7. People’s Bank Merger Rough
Connecticut, the hub of banking headquarters in the late 1920sth In 2022, the largest domestic bank will cease to exist as Buffalo-based M&T Bank will absorb People’s United Bank in an $8.3 billion deal. It didn’t go smoothly. When the merger was completed on his April 2nd, leaving CEO Jack Burns with his obscene payment of $34 million, the biggest concerns were layoffs and the people’s Bridgeport headquarters. It was fate. M&T said it would cut 747 of his jobs in Connecticut, keeping about 2,000, but pledged to keep the regional hub at its former headquarters. The real crisis came in his September when M&T integrated the former People’s United account into its system. Many customers were unable to withdraw money, pay bills, or receive proper assistance. Elected officials called for an investigation by federal regulators. M&T promised to rectify it and by the end of the year the situation had stabilized.

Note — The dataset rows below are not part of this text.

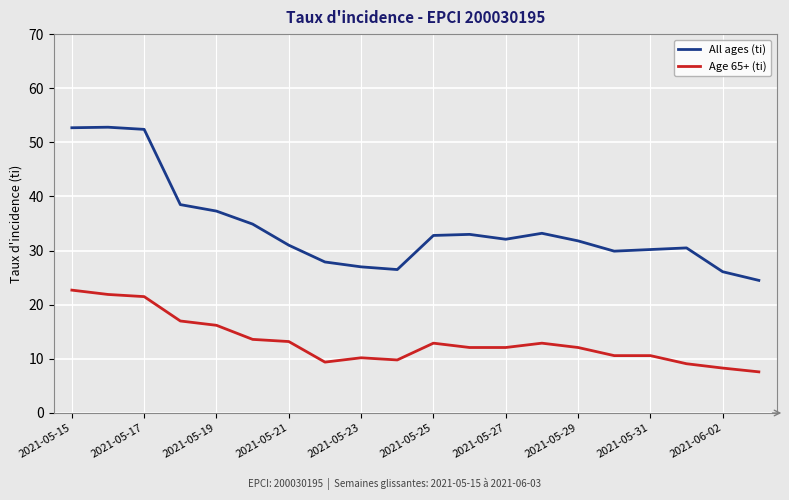

Which series has the largest range (max minus min)?

All ages (ti)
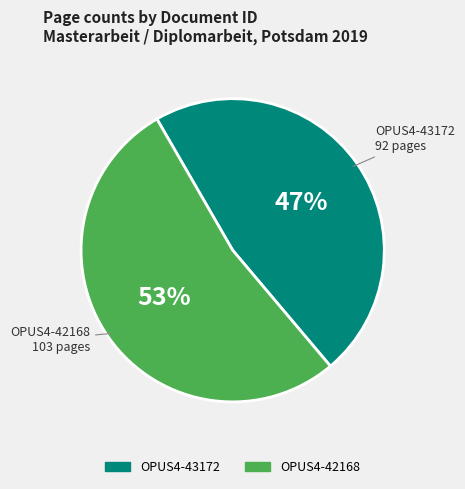

To the nearest percent, what is the average slice percentage?

50%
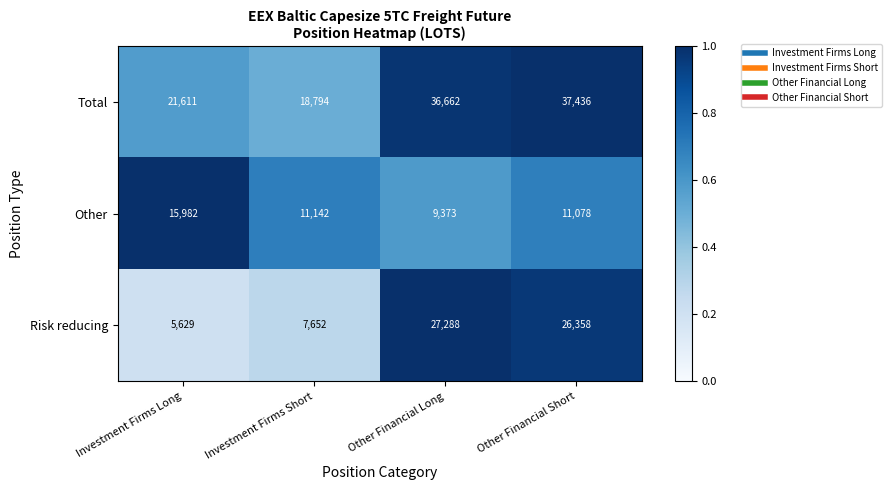

What is the total value across all series at Investment Firms Long?

43222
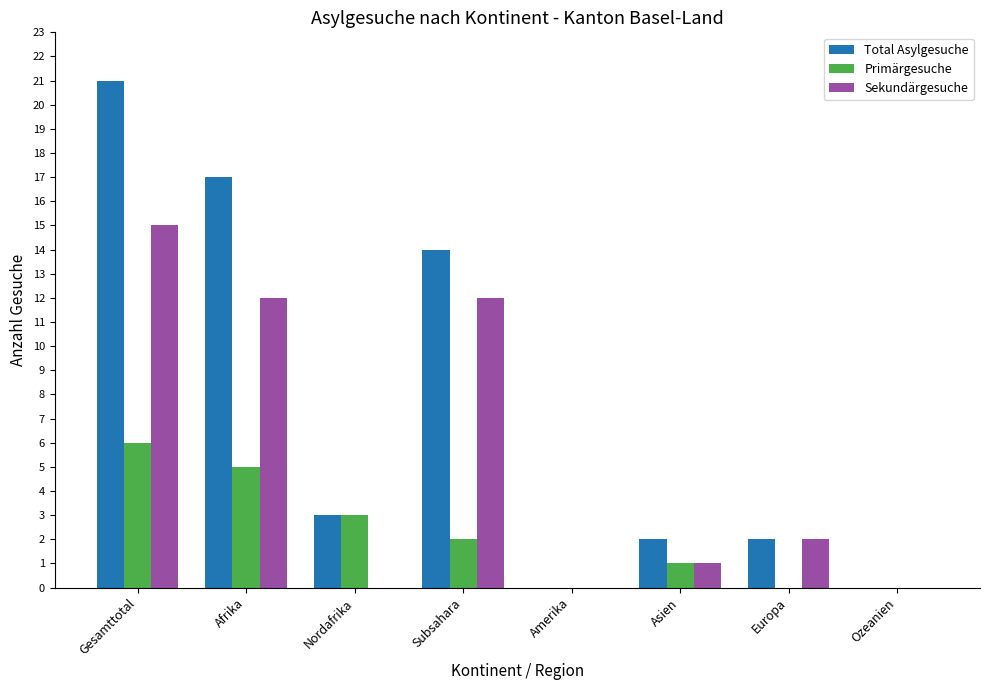

True or false: Sekundärgesuche has a value of 0 at Nordafrika.

True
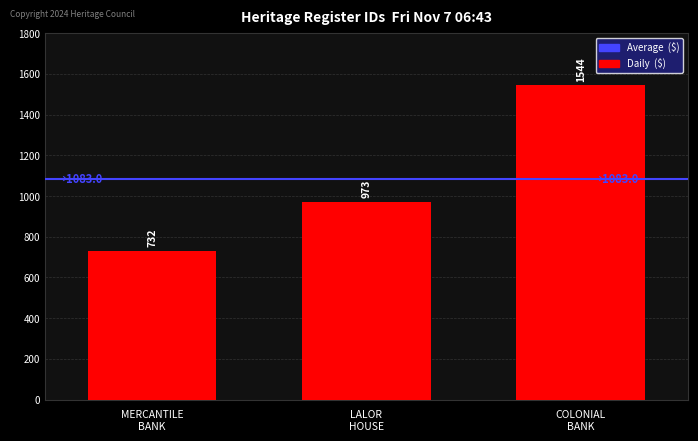

What is the value of the 1st bar from the left?

732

8. Blackhawk contract down
Connecticut’s central identity as an aerospace and defense state didn’t crumble on December 5 when Sikorsky lost the race to replace the famed Black Hawk helicopter. But if the Army’s choice of Texas-based rival Bell to build the next generation of medium-lift attack rotorcraft continues for decades, the state’s capabilities and its manufacturing base Sikorsky, a division of Lockheed Martin, has teamed up with Boeing to market the Defiant-X. The Defiant X is more maneuverable than the Bell V-280 Valor range of tiltrotors that act like an airplane in flight, but slower. The original deal cost him $1.3 billion, but long-term sales for Black Hawk’s successor are estimated at his $80 billion. No one knows how this loss will affect his 8,500 employees at Sikorsky’s main plant in Stratford and Bridgeport, Trumbull, Shelton, or his 280 suppliers in the state. Hmm. Work is still going on for years to upgrade many of his 4,000 Black Hawks and their variants, built since the mid-’70s. And another race with Bell will determine who will build the next reconnaissance helicopter. It’s a move that has worked in the past, including when Sikorsky stole the search and rescue win from Boeing 15 years ago.